In the Matter of Andrea Victorio, Respondent,
v
Joseph McBratney, Appellant.

—[*1]

In a child support proceeding pursuant to Family Court Act article 4, the father appeals (1), as limited by his brief, from so much of an order of disposition of the Family Court, Richmond County (Castaldi, S.M.), dated September 15, 2005, as determined that he willfully violated an order of support of the same court dated February 2, 2004, and (2) from an order of commitment of the same court (McElrath, J.), dated September 15, 2005, which committed him to the custody of the New York City Department of Corrections for a term of incarceration of six months, commencing September 15, 2005, unless he purged himself of his contempt by paying the sum of $46,370 to the mother.

Ordered that the order of disposition is affirmed insofar as appealed from, without costs or disbursements; and it is further,

Ordered that the order of commitment is modified, on the law and in the exercise of discretion, by deleting the provision thereof permitting the father to purge himself of his contempt by paying the mother the sum of $46,370, and substituting therefor a provision permitting the father to purge himself of his contempt by paying the mother the sum of $10,000; as so modified, the order of commitment is affirmed, without costs or disbursements.

Exercise prompt ▸
Carry on the court decision in the child support appeal, starting right after its final sentence.

Record extracts ▸

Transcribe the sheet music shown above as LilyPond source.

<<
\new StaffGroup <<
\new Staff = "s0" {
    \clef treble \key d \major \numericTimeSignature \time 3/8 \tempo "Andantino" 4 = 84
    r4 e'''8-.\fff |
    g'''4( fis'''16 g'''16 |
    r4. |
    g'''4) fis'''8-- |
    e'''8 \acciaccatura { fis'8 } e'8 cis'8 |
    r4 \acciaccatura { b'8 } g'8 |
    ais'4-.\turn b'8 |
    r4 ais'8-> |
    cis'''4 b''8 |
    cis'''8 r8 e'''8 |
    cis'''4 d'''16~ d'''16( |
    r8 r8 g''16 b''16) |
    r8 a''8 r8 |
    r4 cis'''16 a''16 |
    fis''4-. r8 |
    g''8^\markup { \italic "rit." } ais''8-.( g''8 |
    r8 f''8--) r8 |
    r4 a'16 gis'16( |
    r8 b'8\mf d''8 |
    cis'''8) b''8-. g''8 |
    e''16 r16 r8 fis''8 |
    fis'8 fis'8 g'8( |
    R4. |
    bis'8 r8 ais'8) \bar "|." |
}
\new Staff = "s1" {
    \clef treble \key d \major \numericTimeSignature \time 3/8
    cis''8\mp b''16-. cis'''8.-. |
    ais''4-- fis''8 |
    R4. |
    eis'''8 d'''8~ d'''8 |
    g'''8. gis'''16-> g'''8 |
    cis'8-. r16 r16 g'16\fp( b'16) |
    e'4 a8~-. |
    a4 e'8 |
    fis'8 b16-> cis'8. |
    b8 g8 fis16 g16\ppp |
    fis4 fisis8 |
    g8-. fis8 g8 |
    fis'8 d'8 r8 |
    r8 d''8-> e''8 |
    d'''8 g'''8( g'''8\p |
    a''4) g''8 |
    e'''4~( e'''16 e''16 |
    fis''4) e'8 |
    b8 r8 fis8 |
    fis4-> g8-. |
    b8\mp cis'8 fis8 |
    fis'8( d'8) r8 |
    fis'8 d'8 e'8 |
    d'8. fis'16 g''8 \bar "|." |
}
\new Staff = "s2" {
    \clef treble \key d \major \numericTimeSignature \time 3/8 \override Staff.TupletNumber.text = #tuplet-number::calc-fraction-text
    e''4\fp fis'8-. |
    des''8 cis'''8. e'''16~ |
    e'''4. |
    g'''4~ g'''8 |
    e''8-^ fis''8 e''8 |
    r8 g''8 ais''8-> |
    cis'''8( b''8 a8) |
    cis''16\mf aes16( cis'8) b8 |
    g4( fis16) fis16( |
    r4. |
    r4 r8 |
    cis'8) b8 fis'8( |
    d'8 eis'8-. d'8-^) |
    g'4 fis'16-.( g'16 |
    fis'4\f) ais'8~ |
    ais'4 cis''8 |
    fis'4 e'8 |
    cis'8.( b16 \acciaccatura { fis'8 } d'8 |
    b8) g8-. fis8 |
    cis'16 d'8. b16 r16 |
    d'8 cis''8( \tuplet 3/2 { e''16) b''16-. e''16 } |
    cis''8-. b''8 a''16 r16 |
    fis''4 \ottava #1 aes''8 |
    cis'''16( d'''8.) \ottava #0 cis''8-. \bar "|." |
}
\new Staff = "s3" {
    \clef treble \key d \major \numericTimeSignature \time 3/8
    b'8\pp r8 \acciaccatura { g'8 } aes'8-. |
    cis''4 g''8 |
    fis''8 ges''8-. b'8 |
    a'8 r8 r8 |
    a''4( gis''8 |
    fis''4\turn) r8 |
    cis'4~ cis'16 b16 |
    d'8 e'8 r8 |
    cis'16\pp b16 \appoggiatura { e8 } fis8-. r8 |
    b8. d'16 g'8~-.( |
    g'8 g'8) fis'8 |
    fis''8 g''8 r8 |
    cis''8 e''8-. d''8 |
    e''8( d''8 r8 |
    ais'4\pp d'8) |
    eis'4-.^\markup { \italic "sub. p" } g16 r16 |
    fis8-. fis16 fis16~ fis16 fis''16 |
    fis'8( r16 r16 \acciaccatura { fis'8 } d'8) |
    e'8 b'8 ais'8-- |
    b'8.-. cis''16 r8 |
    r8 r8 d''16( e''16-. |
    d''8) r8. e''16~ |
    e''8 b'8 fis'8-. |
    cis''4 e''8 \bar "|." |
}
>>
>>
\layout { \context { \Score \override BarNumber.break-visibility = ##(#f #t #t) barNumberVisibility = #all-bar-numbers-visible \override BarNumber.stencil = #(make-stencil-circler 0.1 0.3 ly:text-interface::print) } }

Result ▸
Pursuant to a stipulation of settlement dated June 12, 2000, the father, who earned an annual salary of $25,000, agreed to pay the mother $282 per week in child support for their two sons. The agreement did not state what the amount of an award under the Child Support Standards [*2]Act (CSSA) would be and did not explain why the parties' agreement did not provide for an award in accordance with the guidelines in violation of Domestic Relations Law § 240 (1-b) (h) (see Warnecke v Warnecke, 12 AD3d 502 [2004]; Matter of Schaller v Schaller, 279 AD2d 525, 527 [2001]; Cardinal v Cardinal, 275 AD2d 756, 757-758 [2000]). The settlement agreement was incorporated but did not merge in the parties' judgment of divorce, dated May 11, 2001. The Supreme Court, Richmond County, did not set forth its reasons for approving a support order which deviated from the CSSA guidelines.

At a hearing on June 22, 2005 the Family Court noted that the appellant was paying child support in the sum of $639.76 per month pursuant to an income execution against his disability pension. The father admitted that he willfully failed to make child support payments and agreed, inter alia, to pay a lump sum of $5,000 to the mother by August 15, 2005. The appellant failed to pay the $5,000 by August 15, 2005, and managed to pay only $639.76 per month pursuant to the income execution.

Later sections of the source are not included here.